Syena hanya berdiri mematung, tubuhnya kaku, air matanya tak bisa lagi menetes. Apalagi mata Syena yang menangkap sosok tampan seorang Arman yang tengah berdiri di belakang Tante Mirna dan Ryena dan menatap lekat mereka.
Perlahan Arman beralih menatap Syena, dengan manisnya Arman memberikan senyuman hangat kepada Syena yang kaku tak bisa bergerak.
Perlahan pula sosok itu pudar seiring jarak Arman dan Syena yang semakin dekat.
“Berbahagialah, aku mencintaimu dan maaf… aku juga masih mencintai Ryena, dan maaf pula aku akan meninggalkan dunia, semoga kamu dan Ryena bisa bahagia selamanya.”

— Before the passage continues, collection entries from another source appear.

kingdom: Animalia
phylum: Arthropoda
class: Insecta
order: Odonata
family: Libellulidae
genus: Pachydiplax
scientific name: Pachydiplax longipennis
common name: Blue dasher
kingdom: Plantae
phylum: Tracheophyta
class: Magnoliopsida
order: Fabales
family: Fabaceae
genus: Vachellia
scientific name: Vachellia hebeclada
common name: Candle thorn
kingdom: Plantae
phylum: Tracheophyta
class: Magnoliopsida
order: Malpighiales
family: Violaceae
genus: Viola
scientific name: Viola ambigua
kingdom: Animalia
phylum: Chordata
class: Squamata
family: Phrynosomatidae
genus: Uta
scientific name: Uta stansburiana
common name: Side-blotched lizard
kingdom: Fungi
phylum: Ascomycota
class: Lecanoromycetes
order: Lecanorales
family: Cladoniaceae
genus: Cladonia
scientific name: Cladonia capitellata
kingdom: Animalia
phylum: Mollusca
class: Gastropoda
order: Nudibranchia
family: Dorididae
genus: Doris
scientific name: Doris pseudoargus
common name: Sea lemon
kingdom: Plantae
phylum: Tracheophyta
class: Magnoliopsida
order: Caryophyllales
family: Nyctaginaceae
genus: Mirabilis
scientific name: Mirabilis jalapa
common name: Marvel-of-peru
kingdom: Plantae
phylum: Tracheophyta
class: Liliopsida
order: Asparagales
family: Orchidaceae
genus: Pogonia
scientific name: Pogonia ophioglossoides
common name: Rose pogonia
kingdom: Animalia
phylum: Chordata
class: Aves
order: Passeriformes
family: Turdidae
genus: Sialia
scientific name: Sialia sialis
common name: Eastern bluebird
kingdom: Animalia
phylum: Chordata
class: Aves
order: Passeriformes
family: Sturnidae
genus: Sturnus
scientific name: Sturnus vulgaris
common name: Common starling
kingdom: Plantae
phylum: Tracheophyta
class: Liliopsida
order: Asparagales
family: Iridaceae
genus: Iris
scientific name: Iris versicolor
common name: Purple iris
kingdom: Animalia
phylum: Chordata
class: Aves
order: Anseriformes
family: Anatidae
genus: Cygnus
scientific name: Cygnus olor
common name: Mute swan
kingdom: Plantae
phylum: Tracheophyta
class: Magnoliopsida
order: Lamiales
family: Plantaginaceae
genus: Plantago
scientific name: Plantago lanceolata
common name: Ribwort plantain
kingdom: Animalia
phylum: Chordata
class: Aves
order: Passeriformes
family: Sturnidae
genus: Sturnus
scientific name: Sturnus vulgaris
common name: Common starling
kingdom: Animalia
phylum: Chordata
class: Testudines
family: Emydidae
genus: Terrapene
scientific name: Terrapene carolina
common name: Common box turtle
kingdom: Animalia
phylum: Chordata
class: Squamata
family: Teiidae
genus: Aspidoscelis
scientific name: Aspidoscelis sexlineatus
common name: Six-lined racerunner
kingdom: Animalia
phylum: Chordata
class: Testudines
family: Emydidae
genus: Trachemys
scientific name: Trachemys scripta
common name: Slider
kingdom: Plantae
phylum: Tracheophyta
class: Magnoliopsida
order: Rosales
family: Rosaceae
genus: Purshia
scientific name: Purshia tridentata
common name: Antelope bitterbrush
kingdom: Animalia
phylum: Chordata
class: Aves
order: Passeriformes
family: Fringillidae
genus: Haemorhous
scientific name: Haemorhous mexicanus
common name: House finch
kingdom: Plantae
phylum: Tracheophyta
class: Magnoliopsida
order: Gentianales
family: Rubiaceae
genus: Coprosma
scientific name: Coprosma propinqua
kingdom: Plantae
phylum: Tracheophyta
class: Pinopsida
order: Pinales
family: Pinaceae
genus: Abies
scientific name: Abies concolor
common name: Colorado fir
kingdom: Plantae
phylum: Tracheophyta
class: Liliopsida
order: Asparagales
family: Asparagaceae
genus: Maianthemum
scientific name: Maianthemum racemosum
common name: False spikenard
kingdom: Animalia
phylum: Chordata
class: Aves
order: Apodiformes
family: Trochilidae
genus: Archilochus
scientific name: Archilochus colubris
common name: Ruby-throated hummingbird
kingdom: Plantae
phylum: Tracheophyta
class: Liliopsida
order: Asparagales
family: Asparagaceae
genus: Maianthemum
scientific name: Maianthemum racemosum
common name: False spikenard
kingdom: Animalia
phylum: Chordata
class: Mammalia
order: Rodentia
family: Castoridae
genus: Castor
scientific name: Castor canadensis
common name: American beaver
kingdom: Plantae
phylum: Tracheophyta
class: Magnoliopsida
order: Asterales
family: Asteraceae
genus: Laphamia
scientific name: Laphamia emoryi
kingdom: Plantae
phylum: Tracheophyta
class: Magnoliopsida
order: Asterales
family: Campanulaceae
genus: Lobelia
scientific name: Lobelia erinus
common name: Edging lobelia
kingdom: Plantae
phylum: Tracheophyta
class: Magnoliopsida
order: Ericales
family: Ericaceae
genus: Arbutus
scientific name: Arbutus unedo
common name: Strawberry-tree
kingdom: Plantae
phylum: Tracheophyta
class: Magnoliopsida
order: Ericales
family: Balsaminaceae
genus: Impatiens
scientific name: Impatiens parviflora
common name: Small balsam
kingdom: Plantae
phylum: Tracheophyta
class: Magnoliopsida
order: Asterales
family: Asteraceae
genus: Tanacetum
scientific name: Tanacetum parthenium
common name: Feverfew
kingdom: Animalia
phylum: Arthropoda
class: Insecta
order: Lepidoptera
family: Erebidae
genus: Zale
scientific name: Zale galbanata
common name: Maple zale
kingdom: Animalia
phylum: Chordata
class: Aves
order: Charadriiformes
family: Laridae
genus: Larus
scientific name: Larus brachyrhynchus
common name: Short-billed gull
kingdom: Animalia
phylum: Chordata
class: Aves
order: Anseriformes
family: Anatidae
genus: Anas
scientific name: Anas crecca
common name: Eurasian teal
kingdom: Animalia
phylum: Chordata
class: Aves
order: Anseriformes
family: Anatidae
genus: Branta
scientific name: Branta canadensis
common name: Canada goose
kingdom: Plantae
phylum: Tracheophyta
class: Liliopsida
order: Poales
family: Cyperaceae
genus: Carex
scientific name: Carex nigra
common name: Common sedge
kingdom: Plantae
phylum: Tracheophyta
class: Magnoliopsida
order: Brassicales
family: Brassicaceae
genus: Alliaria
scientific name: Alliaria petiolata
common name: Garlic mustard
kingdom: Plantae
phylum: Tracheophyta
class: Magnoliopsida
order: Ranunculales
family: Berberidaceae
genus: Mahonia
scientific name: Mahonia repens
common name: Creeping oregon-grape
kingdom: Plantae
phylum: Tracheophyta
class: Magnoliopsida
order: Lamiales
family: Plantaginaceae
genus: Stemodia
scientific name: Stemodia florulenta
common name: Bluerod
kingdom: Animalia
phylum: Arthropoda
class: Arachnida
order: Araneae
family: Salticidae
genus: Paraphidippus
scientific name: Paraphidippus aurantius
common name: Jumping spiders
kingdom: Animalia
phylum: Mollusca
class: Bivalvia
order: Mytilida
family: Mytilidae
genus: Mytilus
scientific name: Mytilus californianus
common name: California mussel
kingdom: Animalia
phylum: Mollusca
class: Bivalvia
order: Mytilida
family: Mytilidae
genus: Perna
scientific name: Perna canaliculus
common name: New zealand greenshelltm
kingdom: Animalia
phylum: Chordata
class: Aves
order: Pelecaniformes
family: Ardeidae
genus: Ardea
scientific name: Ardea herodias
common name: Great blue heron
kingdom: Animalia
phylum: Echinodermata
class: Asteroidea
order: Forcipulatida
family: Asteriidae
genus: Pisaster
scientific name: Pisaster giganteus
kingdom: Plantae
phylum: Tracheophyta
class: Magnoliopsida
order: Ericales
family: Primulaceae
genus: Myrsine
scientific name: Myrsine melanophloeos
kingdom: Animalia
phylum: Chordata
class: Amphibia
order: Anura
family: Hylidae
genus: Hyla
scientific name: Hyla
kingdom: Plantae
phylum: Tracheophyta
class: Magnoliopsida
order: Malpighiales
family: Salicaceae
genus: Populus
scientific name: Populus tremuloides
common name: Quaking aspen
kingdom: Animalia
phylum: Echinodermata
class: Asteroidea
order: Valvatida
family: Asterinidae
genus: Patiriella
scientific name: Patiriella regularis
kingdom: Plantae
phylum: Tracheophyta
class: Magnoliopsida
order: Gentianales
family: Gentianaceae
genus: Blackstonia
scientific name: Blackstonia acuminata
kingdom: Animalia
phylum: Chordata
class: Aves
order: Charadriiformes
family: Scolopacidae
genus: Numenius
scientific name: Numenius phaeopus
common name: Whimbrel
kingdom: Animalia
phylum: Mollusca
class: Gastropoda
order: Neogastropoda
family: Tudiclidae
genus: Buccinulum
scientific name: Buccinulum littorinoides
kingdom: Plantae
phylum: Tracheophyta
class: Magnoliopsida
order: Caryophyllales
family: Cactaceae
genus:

Kata-kata manis dan menyakitkan itu adalah kalimat terakhir yang Syena dengar dari bibir merah Arman, hari itu pula, hari terakhir matanya bisa melihat sosok Arman.
Setelah hari itu, semuanya kembali berjalan seperrti biasanya. Kerukunan antara Syena dan Ryena bertambah erat.
Seperti biasa, keduanya kembali berjalan menuju kampus yang selalu menyapa mereka dengan terkelupasnya cat-cat di dinding yang telah usang.
Di tengah canda mereka, tiba-tiba seorang lelaki menabrak mereka, silabus dan buku-buku yang Ryena bawa pun berjatuhan, Syena dan lelaki itu pun membantu merapikan bukunya.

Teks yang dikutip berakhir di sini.